Exercise brief → Leave every picture out, and write out the remaining entries exactly.

::: Extracted entries

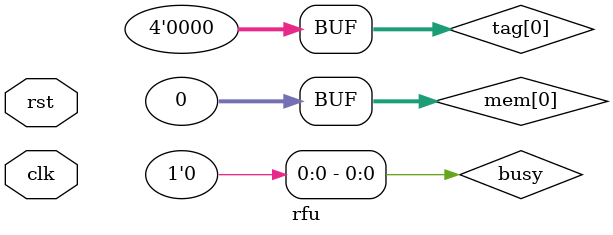
<source format=sv>

module rfu #(

   parameter   TAG_W = 32'D4

) (

    input   logic                clk
   ,input   logic                rst

   ,dec2rfu_itf.rfu              dec2rfu_itf
   ,cdb_itf.slv                  cdb_itf

);

logic [31:0]      busy     ;
logic [TAG_W-1:0] tag [32] ;
logic [31:0]      mem [32]  ;

assign busy[0] = '0 ;
assign tag[0]  = '0 ;
assign mem[0]  = '0 ;

genvar i ;
generate
for(i=1;i<32;i++)
begin : rf
   always@(posedge clk)
   begin
      if( rst )
      begin
         mem[i]    <= '0 ;
         busy[i]  <= '0 ;
         tag[i]   <= '0 ;
      end
      else if( dec2rfu_itf.rd_wr && dec2rfu_itf.rd_addr == i[4:0] )
      begin
         busy[i] <= '1 ;
         tag[i]  <= dec2rfu_itf.rd_tag ;
      end
      else if( cdb_itf.wr && cdb_itf.tag == tag[i] )
      begin
         mem[i]   <= cdb_itf.wdata ;
         busy[i]  <= '0 ;
         tag[i]   <= '0 ;
      end
   end

end
endgenerate

logic [TAG_W-1:0] rs1_tag ;
logic [TAG_W-1:0] rs2_tag ;
logic             rs1_busy ;
logic             rs2_busy ;
logic [31:0]      rs1_rdata ;
logic [31:0]      rs2_rdata ;

logic             rs1_cdb_vld ;
logic             rs2_cdb_vld ;

assign rs1_rdata = mem[dec2rfu_itf.rs1_addr] ;
assign rs1_busy  = busy[dec2rfu_itf.rs1_addr] ;
assign rs1_tag   = tag[dec2rfu_itf.rs1_addr] ;

assign rs2_rdata = mem[dec2rfu_itf.rs2_addr] ;
assign rs2_busy  = busy[dec2rfu_itf.rs2_addr] ;
assign rs2_tag   = tag[dec2rfu_itf.rs2_addr] ;

assign rs1_cdb_vld = cdb_itf.wr && cdb_itf.tag == rs1_tag ;
assign rs2_cdb_vld = cdb_itf.wr && cdb_itf.tag == rs2_tag ;

assign dec2rfu_itf.rs1_rdata = rs1_cdb_vld ? cdb_itf.wdata  : rs1_rdata ;
assign dec2rfu_itf.rs1_busy  = rs1_cdb_vld ? 1'H0           : rs1_busy  ;
assign dec2rfu_itf.rs1_tag   = rs1_cdb_vld ? '0             : rs1_tag   ;

assign dec2rfu_itf.rs2_rdata = rs2_cdb_vld ? cdb_itf.wdata  : rs2_rdata ;
assign dec2rfu_itf.rs2_busy  = rs2_cdb_vld ? 1'H0           : rs2_busy  ;
assign dec2rfu_itf.rs2_tag   = rs2_cdb_vld ? '0             : rs2_tag   ;

endmodule

</source>
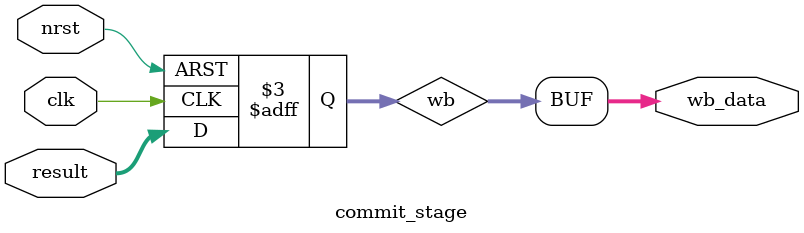
<source format=sv>
module commit_stage(
	input logic clk, nrst,
	input logic [31:0] result,  // input result from mem to commit stage
	output logic [31:0] wb_data // final output that will be written back in register file PIPE #5
	);

	// registers
	logic [31:0] wb;
	
	// PIPE
	always_ff @(posedge clk, negedge nrst)
	  begin
		if (!nrst)
			wb <= 0;
		else
			wb <= result;
	  end

	// output
	assign wb_data = wb;


endmodule

</source>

::::::

Solution for this task →
<source format=sv>

module rfu #(

   parameter   TAG_W = 32'D4

) (

    input   logic                clk
   ,input   logic                rst

   ,dec2rfu_itf.rfu              dec2rfu_itf
   ,cdb_itf.slv                  cdb_itf

);

logic [31:0]      busy     ;
logic [TAG_W-1:0] tag [32] ;
logic [31:0]      mem [32]  ;

assign busy[0] = '0 ;
assign tag[0]  = '0 ;
assign mem[0]  = '0 ;

genvar i ;
generate
for(i=1;i<32;i++)
begin : rf
   always@(posedge clk)
   begin
      if( rst )
      begin
         mem[i]    <= '0 ;
         busy[i]  <= '0 ;
         tag[i]   <= '0 ;
      end
      else if( dec2rfu_itf.rd_wr && dec2rfu_itf.rd_addr == i[4:0] )
      begin
         busy[i] <= '1 ;
         tag[i]  <= dec2rfu_itf.rd_tag ;
      end
      else if( cdb_itf.wr && cdb_itf.tag == tag[i] )
      begin
         mem[i]   <= cdb_itf.wdata ;
         busy[i]  <= '0 ;
         tag[i]   <= '0 ;
      end
   end

end
endgenerate

logic [TAG_W-1:0] rs1_tag ;
logic [TAG_W-1:0] rs2_tag ;
logic             rs1_busy ;
logic             rs2_busy ;
logic [31:0]      rs1_rdata ;
logic [31:0]      rs2_rdata ;

logic             rs1_cdb_vld ;
logic             rs2_cdb_vld ;

assign rs1_rdata = mem[dec2rfu_itf.rs1_addr] ;
assign rs1_busy  = busy[dec2rfu_itf.rs1_addr] ;
assign rs1_tag   = tag[dec2rfu_itf.rs1_addr] ;

assign rs2_rdata = mem[dec2rfu_itf.rs2_addr] ;
assign rs2_busy  = busy[dec2rfu_itf.rs2_addr] ;
assign rs2_tag   = tag[dec2rfu_itf.rs2_addr] ;

assign rs1_cdb_vld = cdb_itf.wr && cdb_itf.tag == rs1_tag ;
assign rs2_cdb_vld = cdb_itf.wr && cdb_itf.tag == rs2_tag ;

assign dec2rfu_itf.rs1_rdata = rs1_cdb_vld ? cdb_itf.wdata  : rs1_rdata ;
assign dec2rfu_itf.rs1_busy  = rs1_cdb_vld ? 1'H0           : rs1_busy  ;
assign dec2rfu_itf.rs1_tag   = rs1_cdb_vld ? '0             : rs1_tag   ;

assign dec2rfu_itf.rs2_rdata = rs2_cdb_vld ? cdb_itf.wdata  : rs2_rdata ;
assign dec2rfu_itf.rs2_busy  = rs2_cdb_vld ? 1'H0           : rs2_busy  ;
assign dec2rfu_itf.rs2_tag   = rs2_cdb_vld ? '0             : rs2_tag   ;

endmodule

</source>
<source format=sv>
module commit_stage(
	input logic clk, nrst,
	input logic [31:0] result,  // input result from mem to commit stage
	output logic [31:0] wb_data // final output that will be written back in register file PIPE #5
	);

	// registers
	logic [31:0] wb;
	
	// PIPE
	always_ff @(posedge clk, negedge nrst)
	  begin
		if (!nrst)
			wb <= 0;
		else
			wb <= result;
	  end

	// output
	assign wb_data = wb;


endmodule

</source>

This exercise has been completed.